#### DATA FOR THIS TASK:
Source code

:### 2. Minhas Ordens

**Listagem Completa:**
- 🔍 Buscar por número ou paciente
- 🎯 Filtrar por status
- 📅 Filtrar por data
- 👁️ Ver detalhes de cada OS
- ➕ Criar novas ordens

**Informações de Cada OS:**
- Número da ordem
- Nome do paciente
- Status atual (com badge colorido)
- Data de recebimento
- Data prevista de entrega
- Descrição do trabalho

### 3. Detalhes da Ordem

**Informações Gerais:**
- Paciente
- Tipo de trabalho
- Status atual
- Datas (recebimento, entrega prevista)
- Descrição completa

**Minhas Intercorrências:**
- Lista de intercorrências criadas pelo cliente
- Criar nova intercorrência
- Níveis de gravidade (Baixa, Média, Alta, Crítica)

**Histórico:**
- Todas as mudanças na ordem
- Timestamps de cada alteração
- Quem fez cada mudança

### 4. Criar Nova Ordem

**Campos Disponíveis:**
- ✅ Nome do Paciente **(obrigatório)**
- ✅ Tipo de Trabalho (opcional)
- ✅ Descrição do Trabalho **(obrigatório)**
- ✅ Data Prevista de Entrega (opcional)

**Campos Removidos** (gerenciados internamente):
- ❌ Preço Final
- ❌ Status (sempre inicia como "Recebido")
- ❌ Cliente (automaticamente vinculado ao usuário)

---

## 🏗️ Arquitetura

#### EXERCISE AIM:
Repeat, with no changes, each line from the one with "- ❌ Cliente" to the end of the listing, including both ends and nothing else.

#### OUTPUT FOR THIS TASK:
- ❌ Cliente (automaticamente vinculado ao usuário)

---

## 🏗️ Arquitetura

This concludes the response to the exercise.